**Work instruction:**
Below are lines of data; count those containing the word "修障当日好分母" and write nothing but the number.

**Before and after images:**
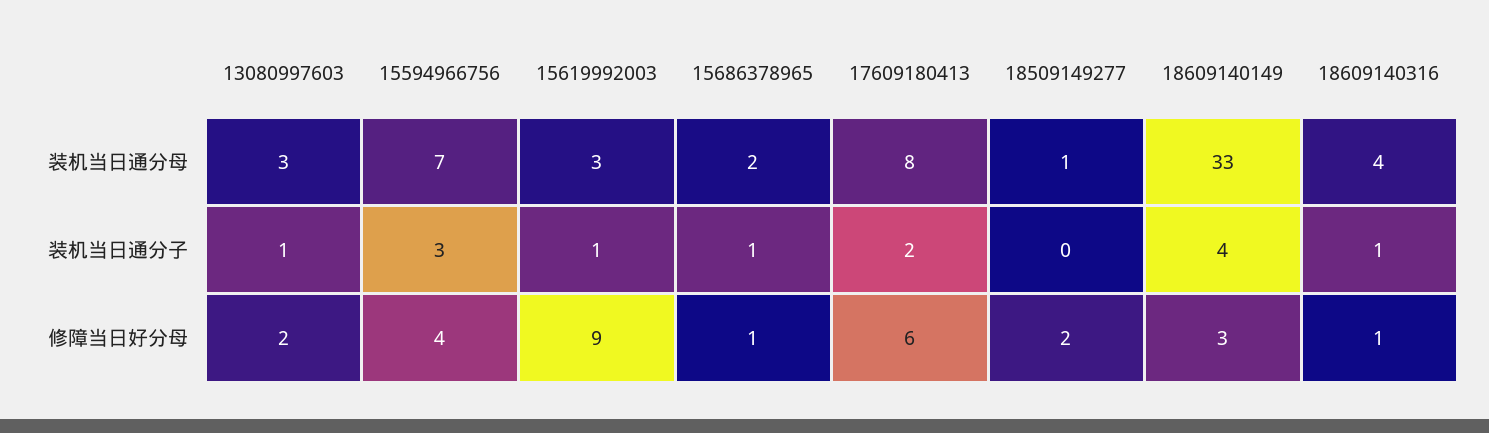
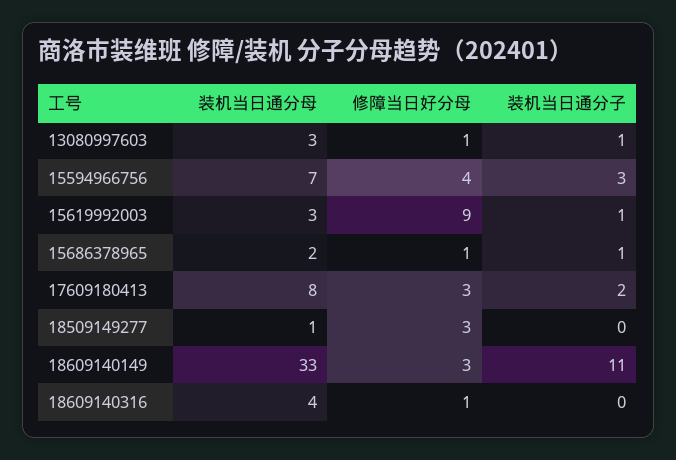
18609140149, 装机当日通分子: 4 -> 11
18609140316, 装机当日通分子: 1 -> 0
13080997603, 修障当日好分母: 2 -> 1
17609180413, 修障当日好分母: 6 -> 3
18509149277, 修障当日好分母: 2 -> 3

**Result:**
3